China’s rise as the dominant “electrostate” has supercharged this momentum, delivering clean-energy hardware at scales and prices unimaginable a decade ago. Developing countries are leapfrogging straight to modern, low-carbon systems; mature economies are electrifying transport and buildings at pace; and even hard-to-abate industrial processes now have credible, financially viable pathways forward. Physics and economics alike point toward abundant, cheap, zero-carbon energy, if we choose to build it.
Yet the path is not automatic. Turner and the ETC highlight persistent obstacles such as geopolitical tensions and supply-chain dependencies, planning delays in Canada and Northwest Europe, entrenched coal interests and grid rules in emerging markets, high capital costs in Africa and other low-income regions, and the mid-transition pain of running two energy systems in parallel.
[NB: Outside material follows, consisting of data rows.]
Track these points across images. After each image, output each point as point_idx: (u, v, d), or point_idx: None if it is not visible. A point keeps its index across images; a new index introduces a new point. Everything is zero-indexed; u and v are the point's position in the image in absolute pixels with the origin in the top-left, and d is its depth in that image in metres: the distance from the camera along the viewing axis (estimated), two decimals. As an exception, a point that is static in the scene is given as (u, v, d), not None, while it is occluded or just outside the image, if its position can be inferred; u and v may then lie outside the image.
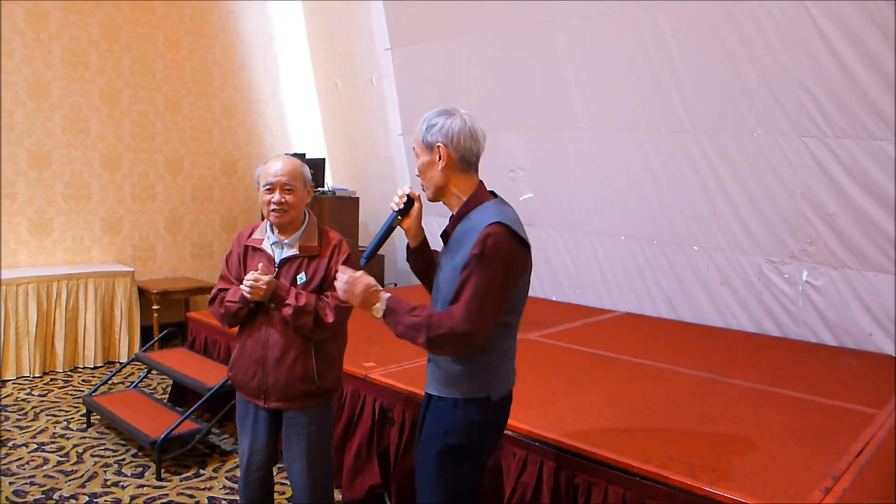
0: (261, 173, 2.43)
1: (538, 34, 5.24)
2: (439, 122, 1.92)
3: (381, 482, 3.13)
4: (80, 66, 5.73)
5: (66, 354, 5.29)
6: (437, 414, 1.98)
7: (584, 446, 2.43)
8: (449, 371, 1.94)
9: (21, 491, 3.25)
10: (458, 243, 1.91)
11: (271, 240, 2.46)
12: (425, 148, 1.93)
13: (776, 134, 4.17)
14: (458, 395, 1.93)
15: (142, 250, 6.26)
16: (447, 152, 1.91)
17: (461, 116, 1.93)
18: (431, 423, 1.99)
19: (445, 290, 1.92)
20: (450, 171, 1.93)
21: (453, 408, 1.94)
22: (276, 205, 2.36)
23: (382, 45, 6.51)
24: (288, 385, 2.38)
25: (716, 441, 2.54)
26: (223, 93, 6.77)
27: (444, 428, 1.94)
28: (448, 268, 1.93)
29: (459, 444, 1.93)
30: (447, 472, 1.95)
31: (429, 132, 1.92)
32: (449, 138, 1.90)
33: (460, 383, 1.93)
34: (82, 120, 5.78)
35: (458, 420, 1.93)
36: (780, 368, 3.65)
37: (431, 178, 1.95)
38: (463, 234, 1.91)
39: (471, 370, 1.93)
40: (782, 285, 4.36)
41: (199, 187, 6.65)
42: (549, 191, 5.47)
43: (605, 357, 3.79)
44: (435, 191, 1.97)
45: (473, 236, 1.84)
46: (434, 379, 2.00)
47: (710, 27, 4.32)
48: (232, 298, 2.40)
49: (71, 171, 5.75)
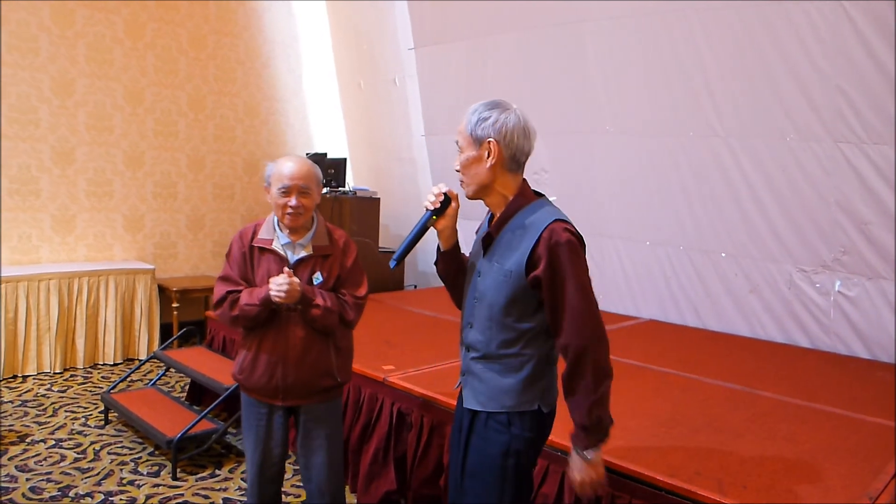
0: (273, 174, 2.37)
1: (565, 35, 5.15)
2: (493, 115, 1.77)
3: (398, 488, 3.07)
4: (105, 64, 5.75)
5: (86, 351, 5.31)
6: (489, 435, 1.83)
7: (608, 458, 2.33)
8: (495, 383, 1.83)
9: (37, 487, 3.24)
10: (507, 245, 1.80)
11: (282, 240, 2.41)
12: (473, 142, 1.78)
13: (810, 139, 4.05)
14: (508, 410, 1.81)
15: (163, 248, 6.27)
16: (498, 149, 1.76)
17: (515, 112, 1.79)
18: (483, 445, 1.84)
19: (491, 296, 1.81)
20: (498, 169, 1.79)
21: (507, 426, 1.81)
22: (293, 209, 2.33)
23: (406, 45, 6.47)
24: (310, 382, 2.40)
25: (746, 456, 2.44)
26: (246, 91, 6.77)
27: (499, 450, 1.81)
28: (493, 272, 1.81)
29: (517, 464, 1.82)
30: (510, 493, 1.83)
31: (479, 125, 1.77)
32: (502, 134, 1.76)
33: (510, 396, 1.81)
34: (106, 117, 5.80)
35: (514, 439, 1.81)
36: (812, 381, 3.54)
37: (476, 175, 1.80)
38: (513, 235, 1.79)
39: (521, 382, 1.81)
40: (814, 295, 4.23)
41: (221, 186, 6.65)
42: (574, 194, 5.38)
43: (628, 365, 3.70)
44: (478, 189, 1.83)
45: (530, 237, 1.74)
46: (477, 394, 1.87)
47: (743, 28, 4.21)
48: (251, 301, 2.32)
49: (94, 169, 5.77)
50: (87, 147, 5.71)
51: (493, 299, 1.80)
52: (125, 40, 5.86)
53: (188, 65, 6.31)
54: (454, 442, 2.01)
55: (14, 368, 4.97)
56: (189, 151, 6.38)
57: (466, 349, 1.91)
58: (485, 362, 1.85)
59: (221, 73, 6.56)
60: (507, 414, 1.81)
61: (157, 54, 6.09)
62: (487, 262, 1.85)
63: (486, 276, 1.83)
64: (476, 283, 1.87)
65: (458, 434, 1.95)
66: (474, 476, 1.86)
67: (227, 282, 2.42)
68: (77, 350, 5.28)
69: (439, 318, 4.74)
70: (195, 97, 6.38)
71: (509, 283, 1.77)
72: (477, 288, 1.86)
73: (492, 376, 1.83)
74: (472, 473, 1.86)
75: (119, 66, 5.84)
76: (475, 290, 1.87)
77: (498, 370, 1.82)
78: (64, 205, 5.62)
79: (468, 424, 1.89)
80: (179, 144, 6.31)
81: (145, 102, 6.04)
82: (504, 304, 1.79)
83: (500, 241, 1.82)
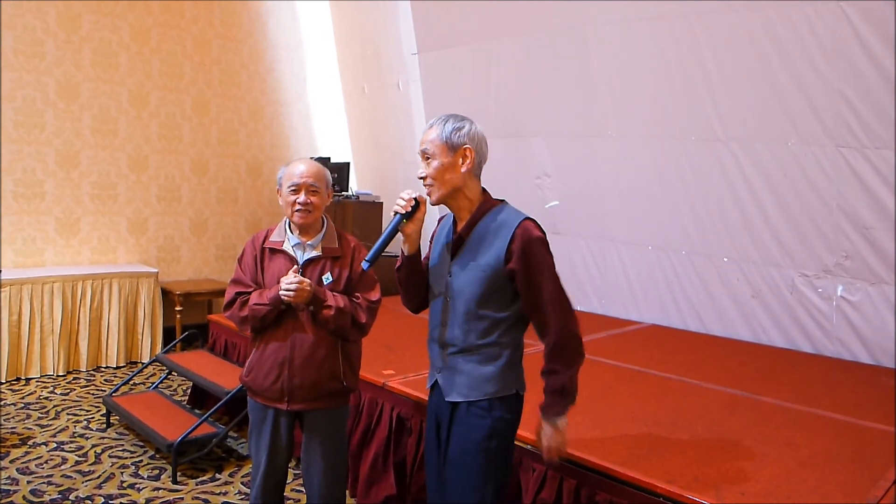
0: (284, 174, 2.45)
1: (568, 39, 5.16)
2: (465, 125, 1.94)
3: (397, 493, 3.07)
4: (110, 68, 5.79)
5: (89, 354, 5.33)
6: (471, 421, 1.94)
7: (606, 464, 2.34)
8: (476, 373, 1.94)
9: (38, 490, 3.25)
10: (479, 244, 1.93)
11: (292, 241, 2.45)
12: (447, 149, 1.92)
13: (812, 143, 4.04)
14: (490, 396, 1.92)
15: (166, 251, 6.29)
16: (473, 155, 1.93)
17: (476, 124, 1.98)
18: (465, 431, 1.94)
19: (468, 291, 1.93)
20: (468, 175, 1.95)
21: (488, 410, 1.92)
22: (301, 205, 2.38)
23: (410, 50, 6.48)
24: (315, 385, 2.39)
25: (745, 463, 2.43)
26: (250, 95, 6.79)
27: (482, 434, 1.92)
28: (468, 270, 1.94)
29: (499, 447, 1.93)
30: (494, 476, 1.93)
31: (455, 134, 1.92)
32: (476, 143, 1.94)
33: (491, 383, 1.93)
34: (111, 121, 5.83)
35: (496, 422, 1.92)
36: (813, 387, 3.52)
37: (449, 181, 1.94)
38: (485, 234, 1.93)
39: (500, 368, 1.93)
40: (816, 300, 4.22)
41: (225, 189, 6.67)
42: (576, 198, 5.37)
43: (629, 370, 3.69)
44: (449, 193, 1.96)
45: (504, 235, 1.89)
46: (457, 385, 1.97)
47: (745, 32, 4.21)
48: (260, 301, 2.35)
49: (98, 172, 5.80)
50: (91, 150, 5.74)
51: (471, 294, 1.93)
52: (130, 45, 5.89)
53: (192, 69, 6.34)
54: (430, 439, 2.10)
55: (17, 371, 5.00)
56: (193, 155, 6.41)
57: (441, 347, 2.02)
58: (464, 355, 1.96)
59: (226, 77, 6.59)
60: (489, 400, 1.93)
61: (162, 59, 6.12)
62: (459, 262, 1.97)
63: (459, 275, 1.95)
64: (449, 283, 1.98)
65: (435, 431, 2.05)
66: (458, 463, 1.95)
67: (238, 284, 2.47)
68: (80, 353, 5.30)
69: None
70: (199, 101, 6.41)
71: (486, 278, 1.91)
72: (452, 287, 1.98)
73: (472, 367, 1.95)
74: (456, 461, 1.95)
75: (124, 70, 5.87)
76: (449, 290, 1.98)
77: (477, 360, 1.94)
78: (68, 208, 5.65)
79: (448, 417, 1.99)
80: (183, 148, 6.33)
81: (150, 106, 6.07)
82: (481, 297, 1.92)
83: (473, 239, 1.95)
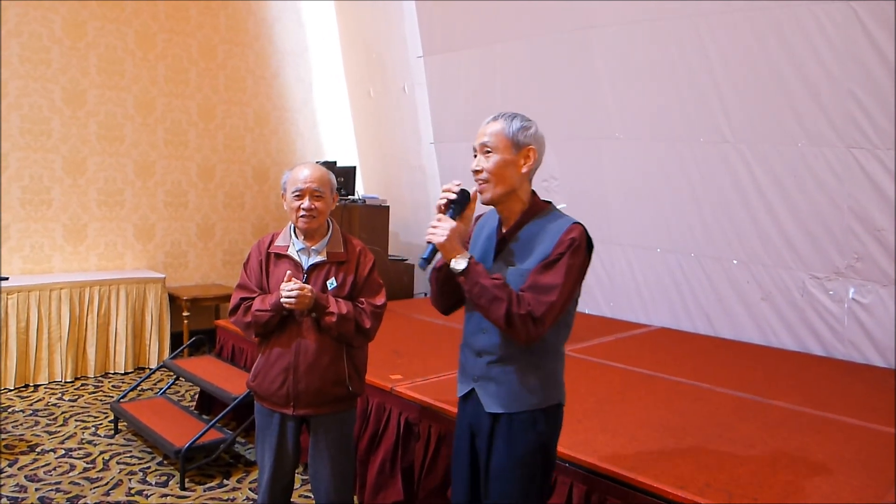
0: (288, 179, 2.44)
1: (574, 41, 5.14)
2: (532, 126, 1.87)
3: (405, 498, 3.05)
4: (116, 75, 5.80)
5: (97, 360, 5.33)
6: (514, 434, 1.86)
7: (616, 469, 2.32)
8: (518, 384, 1.86)
9: (46, 497, 3.25)
10: (525, 247, 1.86)
11: (297, 246, 2.45)
12: (512, 146, 1.84)
13: (822, 144, 4.00)
14: (534, 407, 1.86)
15: (173, 257, 6.29)
16: (535, 157, 1.87)
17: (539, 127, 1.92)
18: (508, 445, 1.86)
19: None
20: (525, 177, 1.89)
21: (532, 424, 1.86)
22: (306, 210, 2.37)
23: (415, 54, 6.48)
24: (321, 390, 2.39)
25: (756, 468, 2.40)
26: (256, 101, 6.80)
27: (526, 449, 1.85)
28: (510, 274, 1.86)
29: (544, 461, 1.89)
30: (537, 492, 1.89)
31: (522, 132, 1.84)
32: (539, 145, 1.88)
33: (534, 394, 1.86)
34: (117, 127, 5.84)
35: (540, 436, 1.86)
36: (825, 390, 3.48)
37: (507, 179, 1.85)
38: (533, 237, 1.86)
39: (542, 379, 1.87)
40: (827, 302, 4.18)
41: (231, 195, 6.67)
42: (584, 201, 5.35)
43: (639, 374, 3.66)
44: (504, 192, 1.87)
45: (553, 237, 1.82)
46: (499, 397, 1.88)
47: (753, 32, 4.18)
48: (262, 307, 2.36)
49: (105, 178, 5.81)
50: (98, 157, 5.75)
51: None
52: (136, 51, 5.91)
53: (198, 75, 6.34)
54: (461, 449, 2.01)
55: (26, 378, 5.00)
56: (199, 161, 6.41)
57: (478, 355, 1.93)
58: (503, 364, 1.88)
59: (231, 82, 6.59)
60: (532, 412, 1.86)
61: (168, 65, 6.13)
62: (499, 265, 1.89)
63: (508, 277, 1.86)
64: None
65: (468, 441, 1.97)
66: (501, 477, 1.88)
67: (243, 289, 2.48)
68: (88, 359, 5.30)
69: (448, 326, 4.71)
70: (205, 107, 6.42)
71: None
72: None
73: (512, 377, 1.87)
74: (499, 476, 1.88)
75: (130, 76, 5.88)
76: None
77: (517, 370, 1.86)
78: (75, 214, 5.66)
79: (488, 429, 1.90)
80: (190, 154, 6.34)
81: (156, 112, 6.08)
82: None
83: (522, 242, 1.88)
Politically sensitive areas, such as residential heating, demand clear communication about costs alongside the long-term promise of lower energy bills. Above all, the debate over accepting a 2.5°C world or protecting Paris’ core goal of staying well below 2°C through accelerated electrification, industrial decarbonization, and deeper action in agriculture and land use remain contentious.
Turner’s message is one of optimism grounded in realism: the tools exist, learning curves are steep, and the economic case is overwhelming. What separates success from stagnation is political and institutional will and the willingness to reform planning systems, lower capital costs for the Global South, implement robust carbon pricing (including CBAM-style mechanisms), and tell the public the truth about both the costs of transition and the far greater costs of inaction.
From Canada’s critical minerals to China’s gigafactories, the pieces are falling into place. The question is no longer whether an abundant clean-energy future is feasible. It is whether we will summon the clarity, courage, and cooperation to build it before the window of manageable climate risk closes. The transition is underway, and its speed, equity, and ultimate success depend on the choices we make now.